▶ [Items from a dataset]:
---*---

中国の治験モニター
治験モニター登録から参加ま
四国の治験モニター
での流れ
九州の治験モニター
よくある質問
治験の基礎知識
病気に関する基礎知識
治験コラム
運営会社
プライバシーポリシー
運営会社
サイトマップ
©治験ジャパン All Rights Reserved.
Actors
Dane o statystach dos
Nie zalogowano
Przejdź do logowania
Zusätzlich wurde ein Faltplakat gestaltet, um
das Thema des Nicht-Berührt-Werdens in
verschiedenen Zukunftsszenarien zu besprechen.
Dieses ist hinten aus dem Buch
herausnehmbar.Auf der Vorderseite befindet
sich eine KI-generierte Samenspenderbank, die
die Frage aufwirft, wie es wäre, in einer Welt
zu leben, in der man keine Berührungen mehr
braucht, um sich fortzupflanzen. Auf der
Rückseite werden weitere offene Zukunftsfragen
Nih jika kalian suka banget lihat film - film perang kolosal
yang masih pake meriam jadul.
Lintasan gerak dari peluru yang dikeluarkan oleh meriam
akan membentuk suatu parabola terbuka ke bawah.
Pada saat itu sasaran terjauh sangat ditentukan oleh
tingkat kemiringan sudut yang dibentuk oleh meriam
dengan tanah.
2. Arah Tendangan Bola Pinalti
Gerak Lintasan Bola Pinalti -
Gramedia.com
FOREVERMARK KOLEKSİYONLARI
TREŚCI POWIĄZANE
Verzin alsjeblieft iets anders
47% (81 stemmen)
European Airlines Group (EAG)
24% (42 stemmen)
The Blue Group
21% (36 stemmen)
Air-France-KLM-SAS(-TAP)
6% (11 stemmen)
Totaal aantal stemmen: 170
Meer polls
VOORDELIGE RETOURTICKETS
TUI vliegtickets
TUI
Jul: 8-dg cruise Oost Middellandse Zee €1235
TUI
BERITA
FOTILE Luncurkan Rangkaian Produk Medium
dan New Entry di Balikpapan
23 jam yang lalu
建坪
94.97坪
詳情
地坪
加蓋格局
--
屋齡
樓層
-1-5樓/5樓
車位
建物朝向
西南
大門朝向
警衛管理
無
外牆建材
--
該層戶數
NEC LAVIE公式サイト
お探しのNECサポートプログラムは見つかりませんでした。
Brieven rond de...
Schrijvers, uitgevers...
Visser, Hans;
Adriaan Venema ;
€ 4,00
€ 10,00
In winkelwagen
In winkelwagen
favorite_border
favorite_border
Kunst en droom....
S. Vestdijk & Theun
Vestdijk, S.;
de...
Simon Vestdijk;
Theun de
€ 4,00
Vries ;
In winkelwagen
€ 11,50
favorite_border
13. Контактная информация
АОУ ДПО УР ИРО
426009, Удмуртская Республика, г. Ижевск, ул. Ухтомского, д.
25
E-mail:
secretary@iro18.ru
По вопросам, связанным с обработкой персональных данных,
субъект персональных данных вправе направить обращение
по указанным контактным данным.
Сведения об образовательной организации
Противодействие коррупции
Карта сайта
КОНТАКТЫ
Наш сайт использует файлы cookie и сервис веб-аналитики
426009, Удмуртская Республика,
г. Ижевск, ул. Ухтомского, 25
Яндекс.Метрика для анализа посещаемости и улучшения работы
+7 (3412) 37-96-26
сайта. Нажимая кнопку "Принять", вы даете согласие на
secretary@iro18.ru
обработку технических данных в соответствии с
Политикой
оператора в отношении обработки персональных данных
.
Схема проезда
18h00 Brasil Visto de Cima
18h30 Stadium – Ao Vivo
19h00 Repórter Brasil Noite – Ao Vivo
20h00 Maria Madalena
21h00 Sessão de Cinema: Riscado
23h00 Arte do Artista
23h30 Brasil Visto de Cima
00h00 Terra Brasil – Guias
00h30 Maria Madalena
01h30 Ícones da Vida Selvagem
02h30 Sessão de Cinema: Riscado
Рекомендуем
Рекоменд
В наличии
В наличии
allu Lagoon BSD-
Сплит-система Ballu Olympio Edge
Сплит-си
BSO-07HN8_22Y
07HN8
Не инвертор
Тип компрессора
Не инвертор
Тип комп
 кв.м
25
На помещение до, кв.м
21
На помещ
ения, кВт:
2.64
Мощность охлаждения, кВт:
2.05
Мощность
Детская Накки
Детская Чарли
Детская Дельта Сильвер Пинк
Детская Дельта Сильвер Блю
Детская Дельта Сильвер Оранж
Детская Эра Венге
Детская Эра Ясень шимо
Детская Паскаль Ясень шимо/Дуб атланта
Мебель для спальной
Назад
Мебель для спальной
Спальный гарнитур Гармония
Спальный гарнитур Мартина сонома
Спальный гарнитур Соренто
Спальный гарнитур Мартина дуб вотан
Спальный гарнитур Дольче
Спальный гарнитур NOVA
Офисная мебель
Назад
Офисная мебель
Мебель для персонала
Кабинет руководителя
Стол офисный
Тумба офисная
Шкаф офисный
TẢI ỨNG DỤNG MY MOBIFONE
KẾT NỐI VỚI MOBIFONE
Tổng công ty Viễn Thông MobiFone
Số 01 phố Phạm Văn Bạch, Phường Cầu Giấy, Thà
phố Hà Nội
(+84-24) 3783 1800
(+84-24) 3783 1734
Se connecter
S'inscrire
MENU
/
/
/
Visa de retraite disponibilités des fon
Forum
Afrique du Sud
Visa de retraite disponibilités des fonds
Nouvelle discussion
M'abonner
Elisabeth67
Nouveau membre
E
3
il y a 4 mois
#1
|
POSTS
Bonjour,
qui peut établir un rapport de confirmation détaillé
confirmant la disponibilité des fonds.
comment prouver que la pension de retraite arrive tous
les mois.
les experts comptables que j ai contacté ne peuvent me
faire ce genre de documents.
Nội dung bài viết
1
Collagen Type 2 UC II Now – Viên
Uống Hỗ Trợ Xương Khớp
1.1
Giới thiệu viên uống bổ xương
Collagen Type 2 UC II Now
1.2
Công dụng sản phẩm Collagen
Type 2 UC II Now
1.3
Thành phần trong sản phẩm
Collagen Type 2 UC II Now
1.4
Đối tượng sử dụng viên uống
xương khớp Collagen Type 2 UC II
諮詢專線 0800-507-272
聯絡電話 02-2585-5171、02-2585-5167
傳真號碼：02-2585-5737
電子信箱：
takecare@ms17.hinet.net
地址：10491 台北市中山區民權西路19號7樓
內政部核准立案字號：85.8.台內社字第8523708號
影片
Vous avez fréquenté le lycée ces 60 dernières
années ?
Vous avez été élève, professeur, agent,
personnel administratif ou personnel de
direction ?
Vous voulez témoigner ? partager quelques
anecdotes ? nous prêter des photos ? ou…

---*---

▶ [WHAT THE EXERCISE ASKS]: Every record must be transcribed exactly as written.

▶ [COMPLETED EXERCISE]:
中国の治験モニター
治験モニター登録から参加ま
四国の治験モニター
での流れ
九州の治験モニター
よくある質問
治験の基礎知識
病気に関する基礎知識
治験コラム
運営会社
プライバシーポリシー
運営会社
サイトマップ
©治験ジャパン All Rights Reserved.
Actors
Dane o statystach dos
Nie zalogowano
Przejdź do logowania
Zusätzlich wurde ein Faltplakat gestaltet, um
das Thema des Nicht-Berührt-Werdens in
verschiedenen Zukunftsszenarien zu besprechen.
Dieses ist hinten aus dem Buch
herausnehmbar.Auf der Vorderseite befindet
sich eine KI-generierte Samenspenderbank, die
die Frage aufwirft, wie es wäre, in einer Welt
zu leben, in der man keine Berührungen mehr
braucht, um sich fortzupflanzen. Auf der
Rückseite werden weitere offene Zukunftsfragen
Nih jika kalian suka banget lihat film - film perang kolosal
yang masih pake meriam jadul.
Lintasan gerak dari peluru yang dikeluarkan oleh meriam
akan membentuk suatu parabola terbuka ke bawah.
Pada saat itu sasaran terjauh sangat ditentukan oleh
tingkat kemiringan sudut yang dibentuk oleh meriam
dengan tanah.
2. Arah Tendangan Bola Pinalti
Gerak Lintasan Bola Pinalti -
Gramedia.com
FOREVERMARK KOLEKSİYONLARI
TREŚCI POWIĄZANE
Verzin alsjeblieft iets anders
47% (81 stemmen)
European Airlines Group (EAG)
24% (42 stemmen)
The Blue Group
21% (36 stemmen)
Air-France-KLM-SAS(-TAP)
6% (11 stemmen)
Totaal aantal stemmen: 170
Meer polls
VOORDELIGE RETOURTICKETS
TUI vliegtickets
TUI
Jul: 8-dg cruise Oost Middellandse Zee €1235
TUI
BERITA
FOTILE Luncurkan Rangkaian Produk Medium
dan New Entry di Balikpapan
23 jam yang lalu
建坪
94.97坪
詳情
地坪
加蓋格局
--
屋齡
樓層
-1-5樓/5樓
車位
建物朝向
西南
大門朝向
警衛管理
無
外牆建材
--
該層戶數
NEC LAVIE公式サイト
お探しのNECサポートプログラムは見つかりませんでした。
Brieven rond de...
Schrijvers, uitgevers...
Visser, Hans;
Adriaan Venema ;
€ 4,00
€ 10,00
In winkelwagen
In winkelwagen
favorite_border
favorite_border
Kunst en droom....
S. Vestdijk & Theun
Vestdijk, S.;
de...
Simon Vestdijk;
Theun de
€ 4,00
Vries ;
In winkelwagen
€ 11,50
favorite_border
13. Контактная информация
АОУ ДПО УР ИРО
426009, Удмуртская Республика, г. Ижевск, ул. Ухтомского, д.
25
E-mail:
secretary@iro18.ru
По вопросам, связанным с обработкой персональных данных,
субъект персональных данных вправе направить обращение
по указанным контактным данным.
Сведения об образовательной организации
Противодействие коррупции
Карта сайта
КОНТАКТЫ
Наш сайт использует файлы cookie и сервис веб-аналитики
426009, Удмуртская Республика,
г. Ижевск, ул. Ухтомского, 25
Яндекс.Метрика для анализа посещаемости и улучшения работы
+7 (3412) 37-96-26
сайта. Нажимая кнопку "Принять", вы даете согласие на
secretary@iro18.ru
обработку технических данных в соответствии с
Политикой
оператора в отношении обработки персональных данных
.
Схема проезда
18h00 Brasil Visto de Cima
18h30 Stadium – Ao Vivo
19h00 Repórter Brasil Noite – Ao Vivo
20h00 Maria Madalena
21h00 Sessão de Cinema: Riscado
23h00 Arte do Artista
23h30 Brasil Visto de Cima
00h00 Terra Brasil – Guias
00h30 Maria Madalena
01h30 Ícones da Vida Selvagem
02h30 Sessão de Cinema: Riscado
Рекомендуем
Рекоменд
В наличии
В наличии
allu Lagoon BSD-
Сплит-система Ballu Olympio Edge
Сплит-си
BSO-07HN8_22Y
07HN8
Не инвертор
Тип компрессора
Не инвертор
Тип комп
 кв.м
25
На помещение до, кв.м
21
На помещ
ения, кВт:
2.64
Мощность охлаждения, кВт:
2.05
Мощность
Детская Накки
Детская Чарли
Детская Дельта Сильвер Пинк
Детская Дельта Сильвер Блю
Детская Дельта Сильвер Оранж
Детская Эра Венге
Детская Эра Ясень шимо
Детская Паскаль Ясень шимо/Дуб атланта
Мебель для спальной
Назад
Мебель для спальной
Спальный гарнитур Гармония
Спальный гарнитур Мартина сонома
Спальный гарнитур Соренто
Спальный гарнитур Мартина дуб вотан
Спальный гарнитур Дольче
Спальный гарнитур NOVA
Офисная мебель
Назад
Офисная мебель
Мебель для персонала
Кабинет руководителя
Стол офисный
Тумба офисная
Шкаф офисный
TẢI ỨNG DỤNG MY MOBIFONE
KẾT NỐI VỚI MOBIFONE
Tổng công ty Viễn Thông MobiFone
Số 01 phố Phạm Văn Bạch, Phường Cầu Giấy, Thà
phố Hà Nội
(+84-24) 3783 1800
(+84-24) 3783 1734
Se connecter
S'inscrire
MENU
/
/
/
Visa de retraite disponibilités des fon
Forum
Afrique du Sud
Visa de retraite disponibilités des fonds
Nouvelle discussion
M'abonner
Elisabeth67
Nouveau membre
E
3
il y a 4 mois
#1
|
POSTS
Bonjour,
qui peut établir un rapport de confirmation détaillé
confirmant la disponibilité des fonds.
comment prouver que la pension de retraite arrive tous
les mois.
les experts comptables que j ai contacté ne peuvent me
faire ce genre de documents.
Nội dung bài viết
1
Collagen Type 2 UC II Now – Viên
Uống Hỗ Trợ Xương Khớp
1.1
Giới thiệu viên uống bổ xương
Collagen Type 2 UC II Now
1.2
Công dụng sản phẩm Collagen
Type 2 UC II Now
1.3
Thành phần trong sản phẩm
Collagen Type 2 UC II Now
1.4
Đối tượng sử dụng viên uống
xương khớp Collagen Type 2 UC II
諮詢專線 0800-507-272
聯絡電話 02-2585-5171、02-2585-5167
傳真號碼：02-2585-5737
電子信箱：
takecare@ms17.hinet.net
地址：10491 台北市中山區民權西路19號7樓
內政部核准立案字號：85.8.台內社字第8523708號
影片
Vous avez fréquenté le lycée ces 60 dernières
années ?
Vous avez été élève, professeur, agent,
personnel administratif ou personnel de
direction ?
Vous voulez témoigner ? partager quelques
anecdotes ? nous prêter des photos ? ou…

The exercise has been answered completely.